Bilevel Optimization over Saddle Points of Zero-Sum Markov Games¶

Conference: ICML2026
arXiv: 2605.26654
Code: None
Area: Reinforcement Learning
Keywords: Bilevel Optimization, Zero-Sum Markov Games, Policy Gradient, Nikaido-Isoda Function, Saddle Point Equilibrium

TL;DR¶

The PANDA algorithm is proposed to solve bilevel RL problems where the lower level is a regularized zero-sum Markov game. By employing a penalty reformulation based on the Nikaido-Isoda function and utilizing purely first-order policy gradient methods, it achieves an iteration complexity of \(\tilde{O}(\epsilon^{-1})\) and a sample complexity of \(\tilde{O}(\epsilon^{-3})\), matching the best-known rates for single-policy lower-level BRL.

Background & Motivation¶

Background: Bilevel Reinforcement Learning (BRL) is a powerful paradigm for modeling hierarchical decision-making: the upper-level (UL) learner optimizes high-level variables (e.g., incentive parameters, reward design), while the lower-level (LL) solves an RL problem under the influence of these variables. Recently, algorithms such as PARL, HPGD, SoBiRL, and First-Order BRL have been proposed with theoretical convergence guarantees.

Limitations of Prior Work: Existing BRL methods almost exclusively assume the lower level is a single-policy MDP (with only one agent performing max or min), failing to handle multi-agent adversarial structures. However, in scenarios such as incentive design and RLHF preference learning, the lower level naturally involves a coupled game between two adversarial policies. Directly transferring single-policy BRL methods to min-max game settings fails—for instance, the hypergradient derivations in HPGD/SoBiRL rely on the closed-form optimal policy characteristics of single-policy MDPs, which do not hold under coupled dual-policy optimization.

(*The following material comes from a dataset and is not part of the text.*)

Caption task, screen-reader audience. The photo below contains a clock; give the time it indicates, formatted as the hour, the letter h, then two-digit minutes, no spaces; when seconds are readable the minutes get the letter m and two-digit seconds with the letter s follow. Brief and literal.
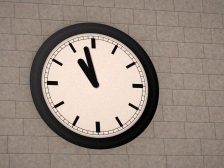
10h58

Key Challenge: The strategic coupling of two adversarial policies in zero-sum Markov games makes algorithm design inherently more difficult. Existing approaches for this setting are either heuristic without convergence guarantees (Meta-Gradient), rely on computationally expensive second-order information such as the Hessian inverse (DA), or only converge to stationary points of a penalty surrogate problem rather than the original problem (PBRL).

Goal: To design a stochastic first-order method for solving bilevel optimization problems where the lower level is a regularized min-max zero-sum Markov game (MMZSMG), termed BOSMG, while achieving provably efficient iteration and sample complexity.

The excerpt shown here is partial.